Prompt focus for images:

```bash
markit receipt.jpg -p "Extract all line items and prices as a table" -q
```

## Examples

**Input:** Convert a PDF and parse result in an automated flow.
**Command:** `markit report.pdf --json`
**Output:** JSON with `success`, `source`, optional `title`, and `markdown` (or `error` on failure).

**Input:** Convert a DOCX and pass raw markdown to another tool.
**Command:** `markit document.docx -q`
**Output:** Markdown only (no extra decoration).

**Input:** Convert a webpage to markdown.
**Command:** `markit https://example.com -q`
**Output:** Markdown extracted from fetched page content.

**Input:** Convert slides and persist the result.
**Command:** `markit slides.pptx -o slides.md`
**Output:** `slides.md` written to disk; command success confirms write.

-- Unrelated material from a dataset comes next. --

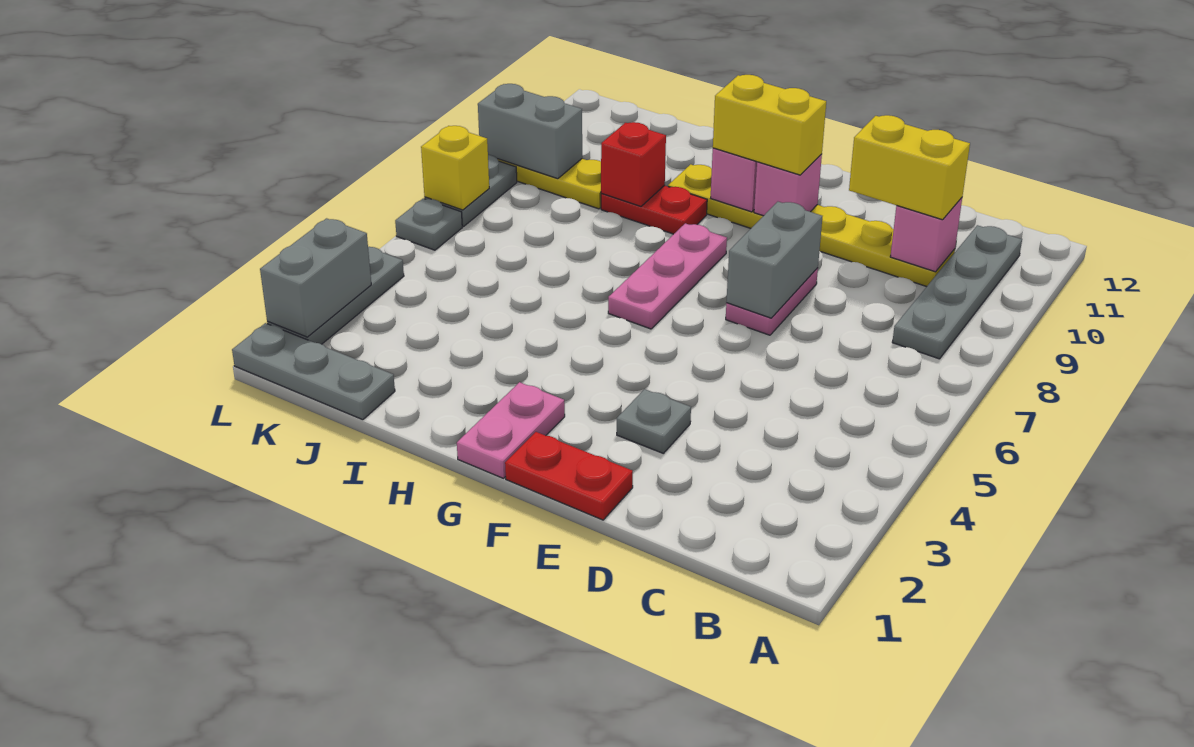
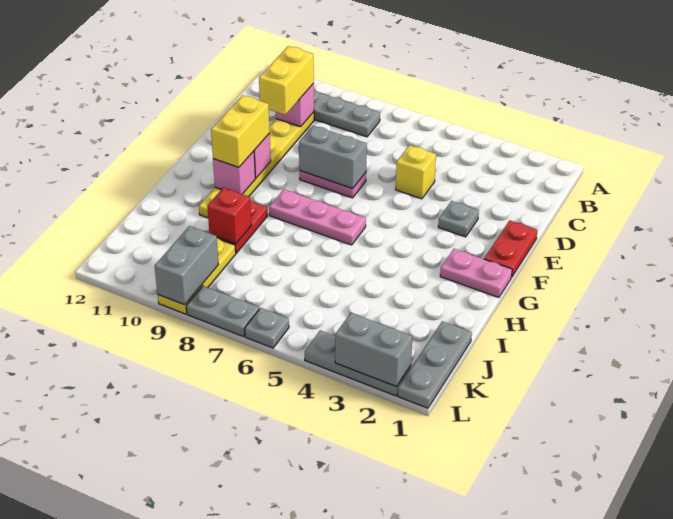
yellow 1x1 brick [421,126,489,210] -> yellow 1x1 brick moved to [396,145,436,199]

**Input:** Confirm whether a format is supported before conversion.
**Command:** `markit formats`
**Output:** List of built-in and plugin-provided formats.

## Guardrails

- Prefer explicit file paths for binary documents.
- Do not assume AI keys exist; detect and degrade gracefully.
- Keep conversion steps idempotent and reproducible.
- Report exact failing command and error when conversion fails.

## CLI modes and failure handling

### Deterministic output modes

Use `--json` when downstream logic parses fields like `success`, `markdown`,
`title`, or `error`.

```bash
markit <source> --json
```

Use `-q` when raw markdown is the final artifact or passed to another command.

```bash
markit <source> -q
```

### Typical commands

```bash
# Local file to markdown
markit report.pdf -q

# URL to markdown
markit https://example.com/article -q

# Write result to file
markit slides.pptx -o slides.md

# Check supported formats
markit formats
```

### Failure triage

1. Verify CLI availability:

   ```bash
   markit --version
   ```

2. If missing, install globally:

   ```bash
   npm install -g markit-ai
   ```

3. For unsupported formats, check `markit formats` and pick a supported source.
4. For file errors, re-check absolute/relative path and current working directory.
5. For URL failures, retry once, then surface the failing URL and command output.
6. For missing AI provider keys, continue with non-AI extraction where possible.